Why Use a 2D Array in Batch?

  1. Tabular Processing: Directly modeling a CSV or database table in memory where you need to access specific "Cells" by their row and column numbers.
  2. Mapping Systems: Storing a list of "Servers" (Rows) and their "Services" (Columns), allowing you to check the status of a specific service on a specific server.
  3. Complex Logic: Building interactive "Choice Menus" where the options change based on the current "Category" and "User Level."

Important Considerations

warning

A 100×100 grid creates 10,000 separate environment variables. CMD's environment block has a finite size (typically 64 KB by default). Use 2D arrays for smaller, structured datasets and consider file-based storage for anything larger than approximately 50×50.

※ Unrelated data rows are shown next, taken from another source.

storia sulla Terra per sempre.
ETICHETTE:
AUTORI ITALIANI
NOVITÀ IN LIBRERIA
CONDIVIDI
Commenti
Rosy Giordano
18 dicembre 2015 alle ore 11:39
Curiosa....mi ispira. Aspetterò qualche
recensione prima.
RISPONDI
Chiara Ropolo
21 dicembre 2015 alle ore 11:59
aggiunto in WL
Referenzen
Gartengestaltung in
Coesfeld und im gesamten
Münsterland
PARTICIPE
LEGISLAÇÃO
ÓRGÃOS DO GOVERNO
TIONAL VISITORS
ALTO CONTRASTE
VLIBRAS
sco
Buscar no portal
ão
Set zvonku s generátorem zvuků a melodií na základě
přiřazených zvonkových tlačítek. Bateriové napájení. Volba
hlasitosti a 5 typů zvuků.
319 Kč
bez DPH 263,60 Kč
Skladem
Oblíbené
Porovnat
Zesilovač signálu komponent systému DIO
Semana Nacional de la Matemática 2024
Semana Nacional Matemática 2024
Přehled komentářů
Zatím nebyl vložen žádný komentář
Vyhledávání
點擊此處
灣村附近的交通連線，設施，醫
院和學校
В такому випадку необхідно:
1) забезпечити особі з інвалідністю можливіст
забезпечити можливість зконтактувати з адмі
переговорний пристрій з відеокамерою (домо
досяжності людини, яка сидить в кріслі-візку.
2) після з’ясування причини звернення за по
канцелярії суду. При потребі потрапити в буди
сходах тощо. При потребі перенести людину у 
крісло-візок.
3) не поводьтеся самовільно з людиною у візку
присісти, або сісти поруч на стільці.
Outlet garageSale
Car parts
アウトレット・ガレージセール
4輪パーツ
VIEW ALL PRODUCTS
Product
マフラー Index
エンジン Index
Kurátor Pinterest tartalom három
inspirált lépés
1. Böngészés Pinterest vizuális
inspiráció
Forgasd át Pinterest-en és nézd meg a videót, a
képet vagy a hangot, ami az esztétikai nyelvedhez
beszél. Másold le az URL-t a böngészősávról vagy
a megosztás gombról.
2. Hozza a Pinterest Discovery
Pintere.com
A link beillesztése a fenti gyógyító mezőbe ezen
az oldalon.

  1. Memory Usage: A 100×100 grid creates 10,000 separate variables. This can quickly fill up the environment variable memory. Use 2D arrays for smaller, structured datasets.
  2. Index Delimiters: Use an underscore (e.g., _) between your coordinates. If you use GRID%R%%C%, index 1 and 11 would both become GRID11, causing a data collision.
  3. Traversal Complexity: Reading a 2D array requires nested loops. Ensure your loop bounds are correctly calculated to avoid "variable not defined" errors.

Best Practices

  1. Namespacing: Always use a unique prefix (like TABLE_ or GRID_) to prevent your coordinates from accidentally conflicting with other system or script variables.
  2. Store Dimensions: Keep your row and column counts in variables (rows, cols) so that all loops reference them consistently and the grid can be resized by changing two values.
  3. Documentation: Comment on which index represents the Row and which represents the Column, as it is easy to swap them accidentally during complex math operations.
tip

To model a named lookup table (e.g., server status by service), use descriptive keys instead of numeric indices: set "GRID_Server01_HTTP=Online". This trades traversal ability for instant named access without needing to remember index numbers.

Conclusion

Implementing the concept of a two-dimensional array adds a layer of spatial organization to your scripts. By moving beyond simple lists and utilizing coordinate-based storage, you can model complex datasets like tables, grids, and matrices with absolute precision. This architectural approach is essential for building professional reporting tools, inventory managers, and data-visualization scripts that require structured, multi-axis information management.